## EXERCISE DIRECTIONS
Every line in the entries where "neck" is found should be copied.
------------------------------------------------------------------------
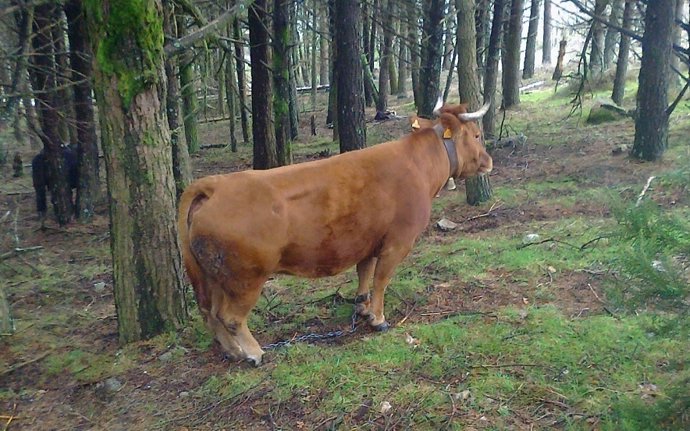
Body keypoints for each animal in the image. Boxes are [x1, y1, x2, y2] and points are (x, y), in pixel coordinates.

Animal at [178, 101, 493, 366]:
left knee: (210, 313)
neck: (419, 165)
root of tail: (216, 185)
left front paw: (363, 309)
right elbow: (381, 280)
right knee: (230, 317)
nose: (489, 162)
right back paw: (253, 353)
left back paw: (233, 352)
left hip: (213, 277)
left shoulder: (368, 241)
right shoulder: (397, 242)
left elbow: (364, 275)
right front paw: (378, 319)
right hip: (245, 279)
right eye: (477, 135)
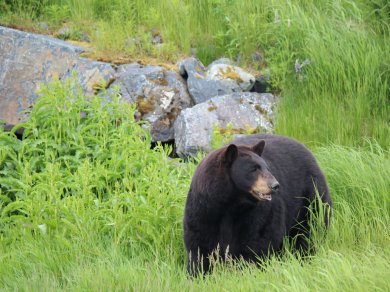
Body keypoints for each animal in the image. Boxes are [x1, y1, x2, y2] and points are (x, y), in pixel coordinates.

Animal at [183, 133, 332, 274]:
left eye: (267, 168)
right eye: (253, 169)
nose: (275, 185)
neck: (231, 204)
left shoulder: (257, 214)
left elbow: (257, 242)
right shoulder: (204, 209)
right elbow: (199, 246)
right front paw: (198, 273)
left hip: (310, 196)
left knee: (311, 228)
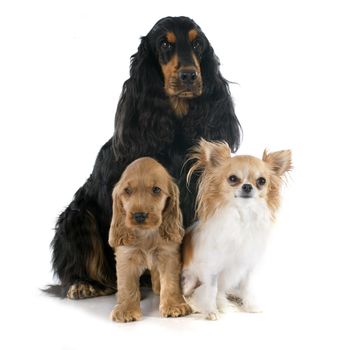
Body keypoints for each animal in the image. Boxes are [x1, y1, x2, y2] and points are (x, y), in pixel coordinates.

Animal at [108, 157, 191, 322]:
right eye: (127, 190)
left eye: (156, 189)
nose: (139, 215)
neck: (146, 234)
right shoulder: (126, 255)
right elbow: (126, 284)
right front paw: (126, 309)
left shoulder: (168, 255)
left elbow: (170, 281)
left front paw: (173, 306)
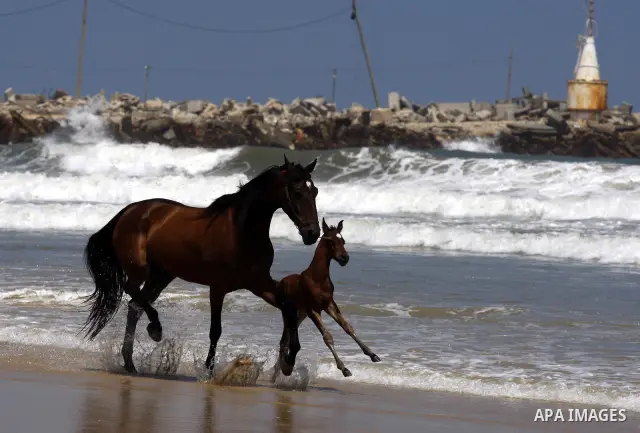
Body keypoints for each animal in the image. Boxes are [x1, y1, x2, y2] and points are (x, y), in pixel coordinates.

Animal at [80, 155, 321, 377]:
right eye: (297, 191)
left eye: (315, 191)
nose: (312, 233)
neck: (241, 233)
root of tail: (129, 211)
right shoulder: (218, 288)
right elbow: (215, 330)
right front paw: (208, 370)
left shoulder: (259, 284)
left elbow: (289, 308)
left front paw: (289, 359)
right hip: (140, 270)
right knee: (131, 292)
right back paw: (155, 330)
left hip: (161, 275)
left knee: (134, 307)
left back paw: (130, 362)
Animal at [275, 217, 380, 378]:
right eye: (330, 241)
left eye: (343, 240)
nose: (345, 258)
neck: (317, 279)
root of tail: (281, 282)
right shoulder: (313, 309)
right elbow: (327, 336)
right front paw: (344, 368)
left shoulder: (329, 304)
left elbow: (347, 327)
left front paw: (372, 354)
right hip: (289, 313)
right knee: (285, 338)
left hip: (300, 314)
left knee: (285, 338)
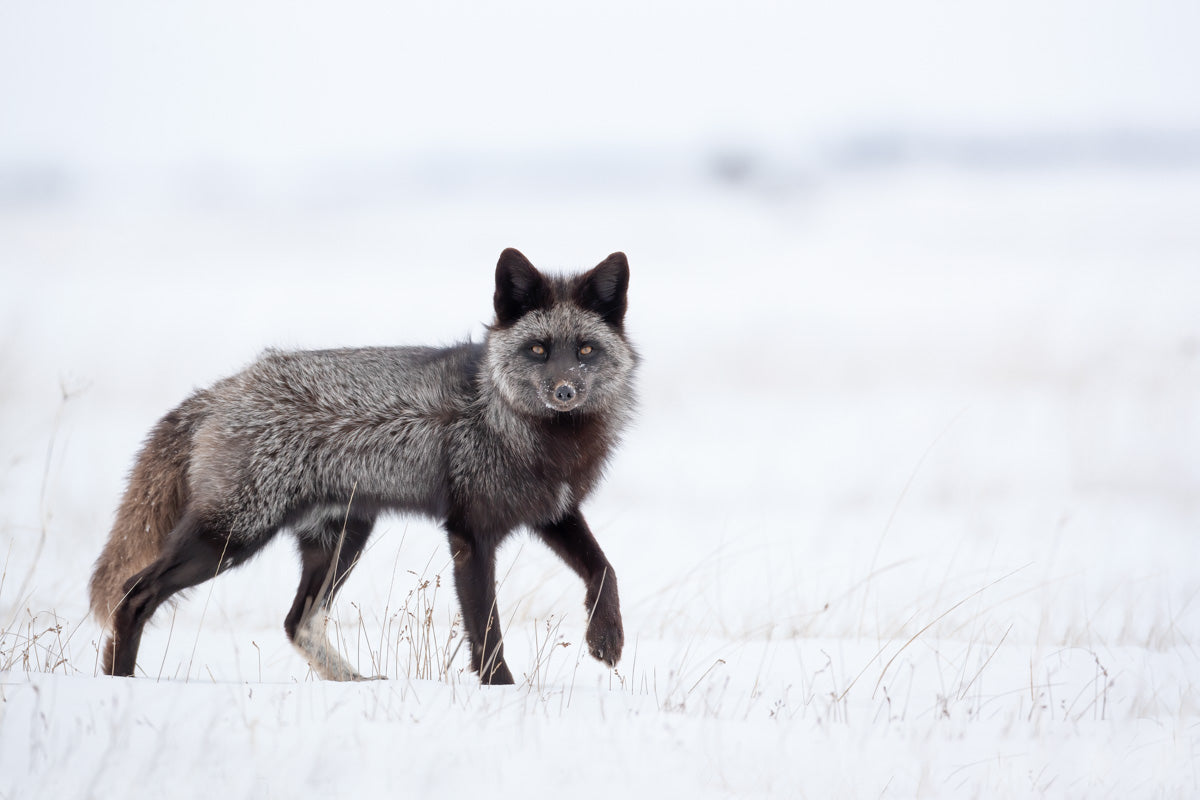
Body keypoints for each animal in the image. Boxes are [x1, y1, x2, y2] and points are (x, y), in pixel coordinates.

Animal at [88, 248, 637, 684]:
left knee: (297, 623)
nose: (564, 391)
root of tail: (225, 388)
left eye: (585, 349)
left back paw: (354, 683)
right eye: (538, 349)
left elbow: (605, 569)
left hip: (341, 538)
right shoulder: (471, 533)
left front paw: (606, 638)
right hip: (231, 536)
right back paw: (120, 685)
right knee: (133, 594)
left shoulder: (553, 510)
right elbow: (486, 630)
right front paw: (501, 693)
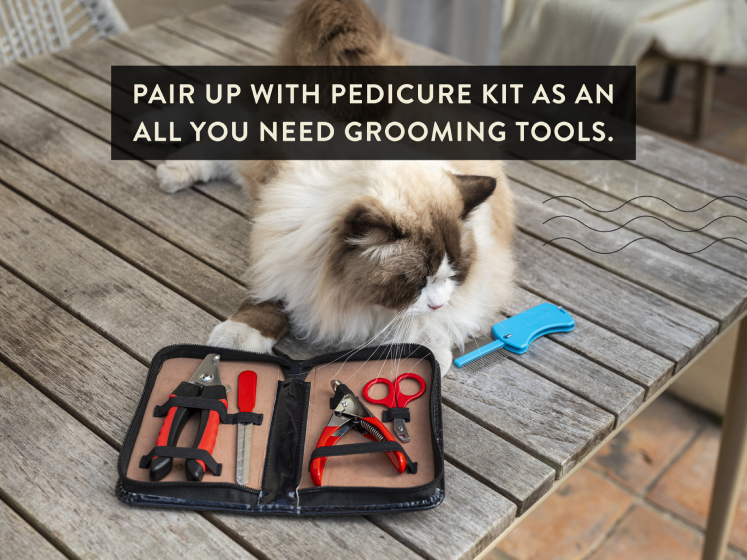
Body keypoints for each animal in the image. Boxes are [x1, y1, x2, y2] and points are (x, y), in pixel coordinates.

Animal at [155, 1, 516, 376]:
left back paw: (172, 167)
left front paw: (431, 352)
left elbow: (425, 327)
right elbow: (270, 296)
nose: (436, 304)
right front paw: (236, 339)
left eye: (454, 274)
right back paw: (162, 145)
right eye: (416, 282)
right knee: (207, 112)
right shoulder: (286, 242)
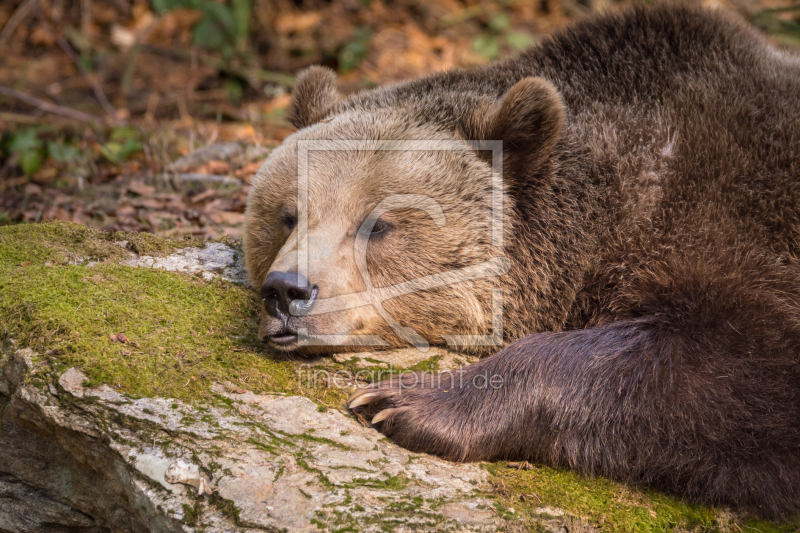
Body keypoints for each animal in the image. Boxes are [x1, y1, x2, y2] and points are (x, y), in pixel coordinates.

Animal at [245, 3, 800, 520]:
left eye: (378, 225)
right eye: (288, 216)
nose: (287, 291)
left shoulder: (733, 223)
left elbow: (741, 368)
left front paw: (405, 402)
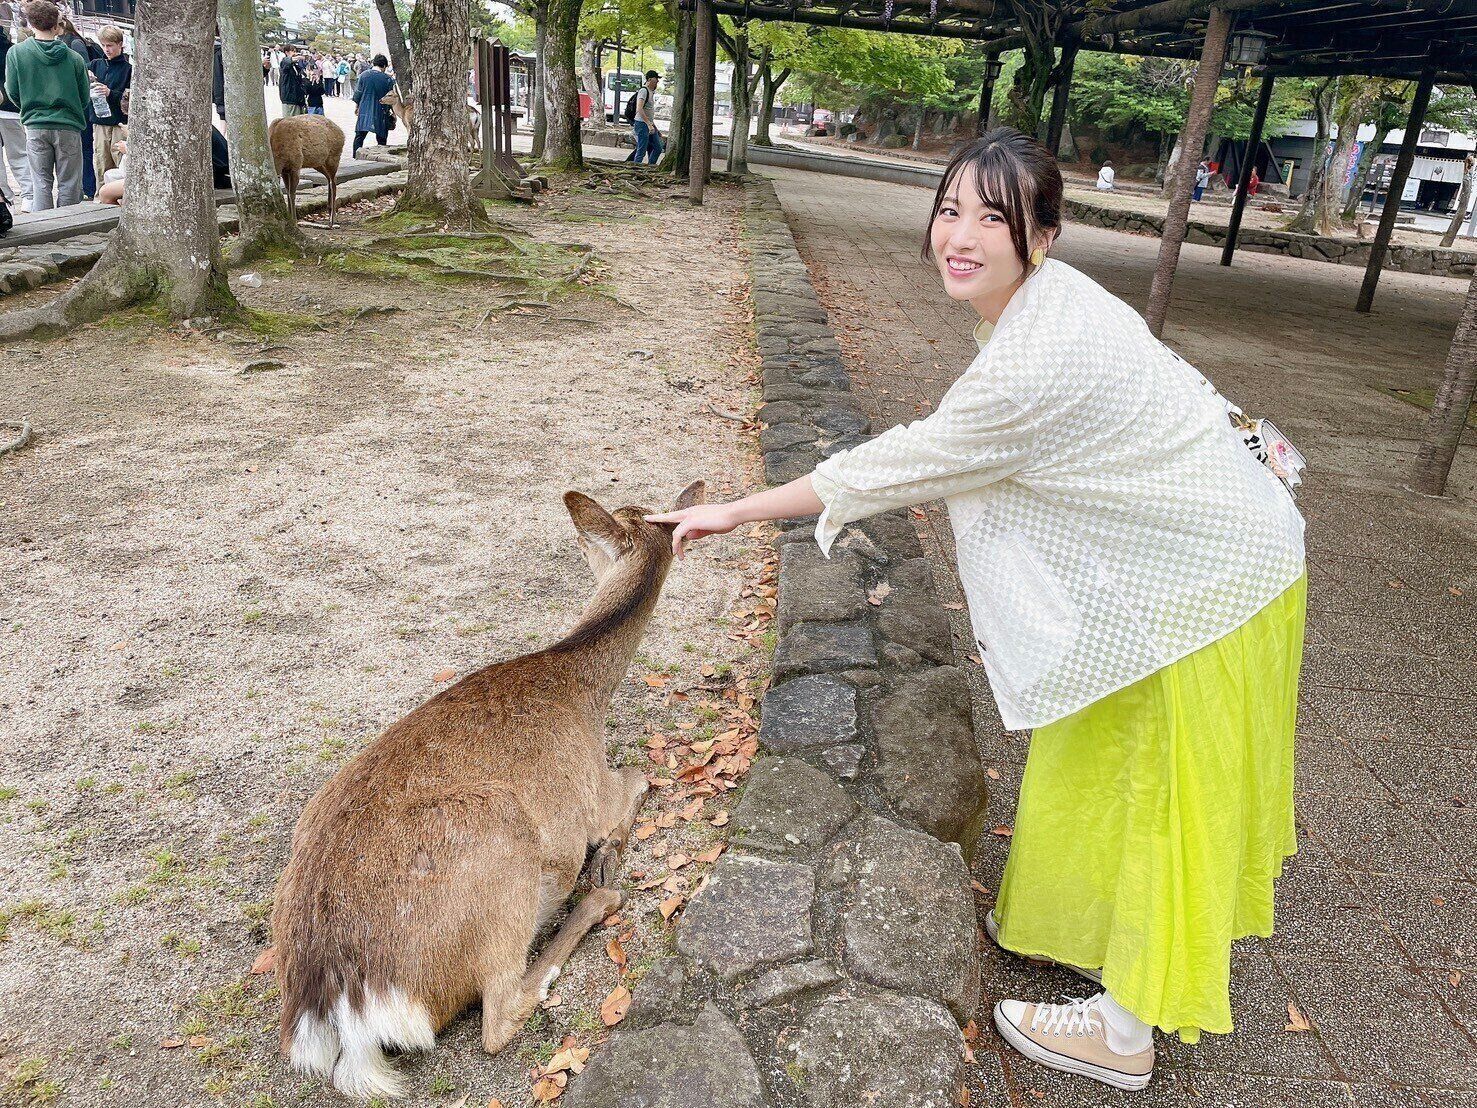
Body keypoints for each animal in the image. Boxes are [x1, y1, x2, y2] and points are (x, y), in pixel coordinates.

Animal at [270, 482, 705, 1099]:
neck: (585, 691)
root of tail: (339, 1004)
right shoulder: (594, 790)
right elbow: (641, 778)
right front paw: (608, 856)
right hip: (502, 848)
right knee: (499, 1015)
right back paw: (597, 896)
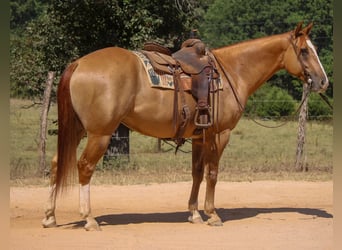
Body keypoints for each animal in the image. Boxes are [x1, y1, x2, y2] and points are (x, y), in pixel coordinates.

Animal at [42, 22, 328, 230]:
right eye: (304, 51)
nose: (323, 81)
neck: (233, 72)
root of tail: (79, 63)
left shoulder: (200, 136)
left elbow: (197, 173)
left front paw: (194, 214)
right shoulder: (219, 134)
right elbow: (213, 173)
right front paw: (212, 215)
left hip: (78, 129)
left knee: (56, 163)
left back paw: (50, 216)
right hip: (99, 133)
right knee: (84, 167)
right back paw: (89, 218)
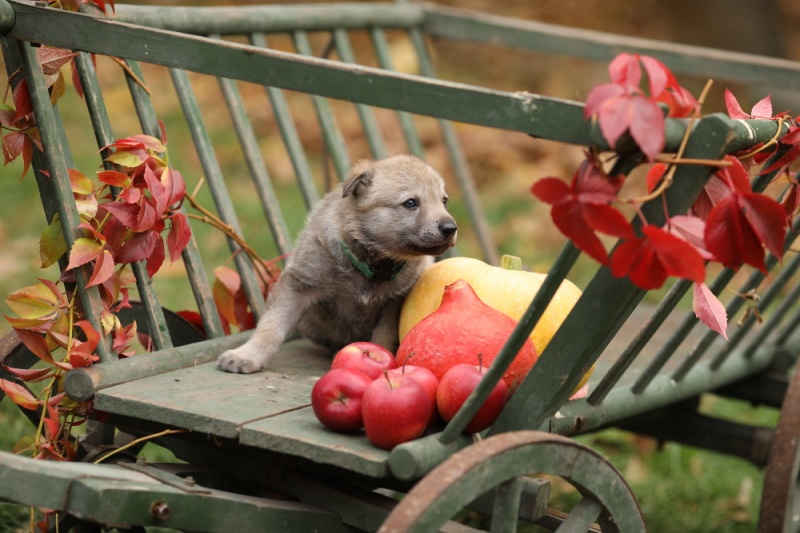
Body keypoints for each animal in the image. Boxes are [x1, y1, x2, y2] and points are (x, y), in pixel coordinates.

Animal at [217, 154, 456, 374]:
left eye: (444, 200)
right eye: (410, 203)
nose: (450, 228)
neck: (371, 264)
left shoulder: (393, 303)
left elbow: (383, 336)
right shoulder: (299, 285)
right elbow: (271, 325)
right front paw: (247, 355)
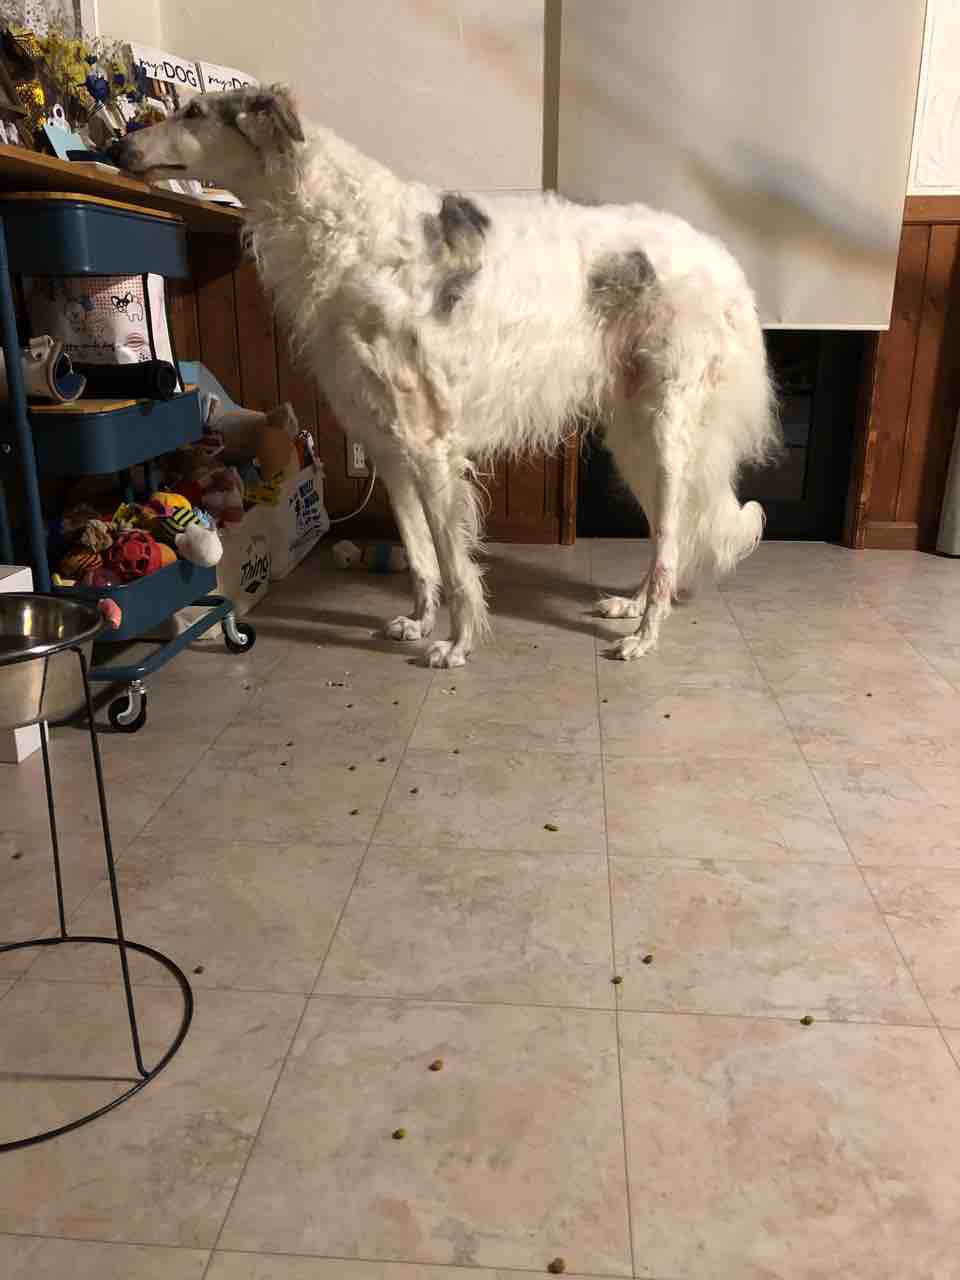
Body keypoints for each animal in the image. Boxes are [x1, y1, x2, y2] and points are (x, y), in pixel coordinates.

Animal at [111, 85, 780, 667]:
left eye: (193, 112)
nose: (118, 150)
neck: (344, 229)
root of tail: (729, 263)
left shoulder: (430, 444)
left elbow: (456, 566)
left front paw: (456, 645)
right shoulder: (385, 443)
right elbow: (418, 556)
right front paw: (417, 622)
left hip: (664, 432)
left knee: (668, 543)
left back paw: (644, 636)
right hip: (632, 434)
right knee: (668, 536)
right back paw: (633, 607)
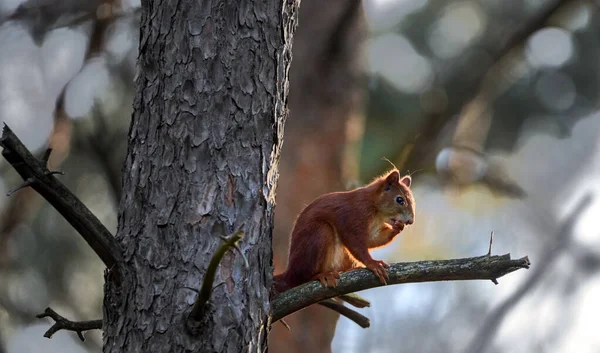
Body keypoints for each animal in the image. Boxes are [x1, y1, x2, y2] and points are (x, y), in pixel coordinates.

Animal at [274, 168, 414, 292]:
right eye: (400, 200)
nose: (410, 221)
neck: (375, 210)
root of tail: (288, 273)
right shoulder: (353, 216)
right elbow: (355, 243)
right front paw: (372, 263)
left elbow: (372, 240)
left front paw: (397, 228)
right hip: (319, 234)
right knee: (300, 278)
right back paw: (321, 275)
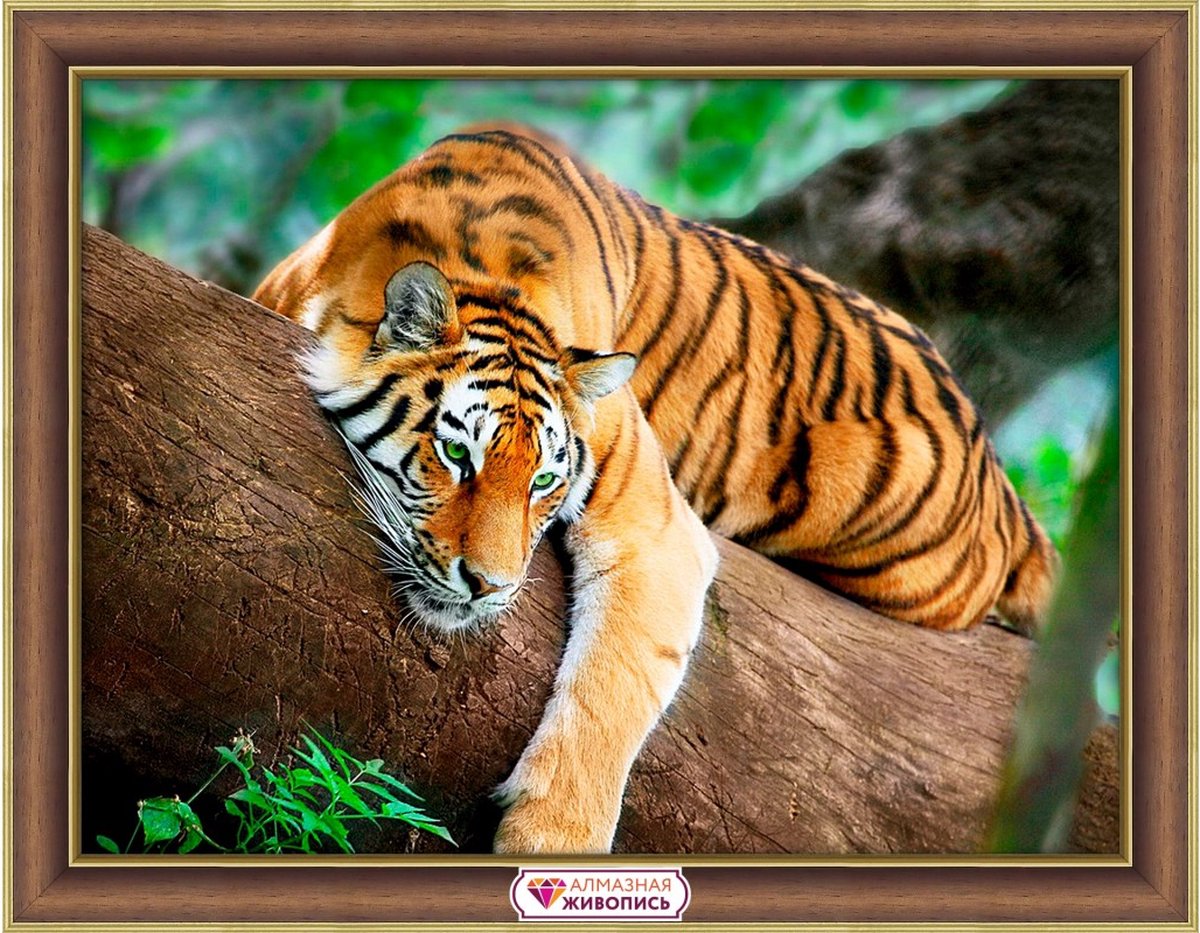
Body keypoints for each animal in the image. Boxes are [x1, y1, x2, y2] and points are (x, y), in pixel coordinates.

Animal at [253, 126, 1058, 854]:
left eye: (544, 480)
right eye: (456, 454)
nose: (490, 586)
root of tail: (997, 473)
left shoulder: (656, 528)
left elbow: (612, 690)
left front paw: (553, 843)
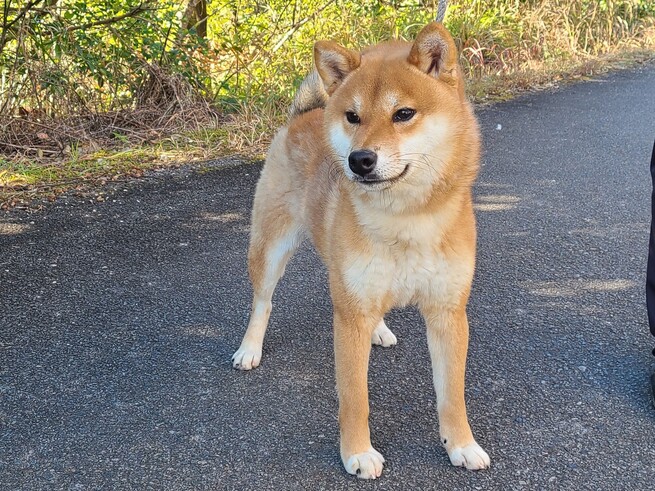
------------------------------------------------------------------------
## ANSWER SECTION
neck: (419, 165)
neck: (231, 204)
neck: (146, 234)
neck: (241, 233)
neck: (317, 279)
neck: (585, 691)
neck: (233, 72)
neck: (371, 264)
neck: (344, 229)
neck: (375, 210)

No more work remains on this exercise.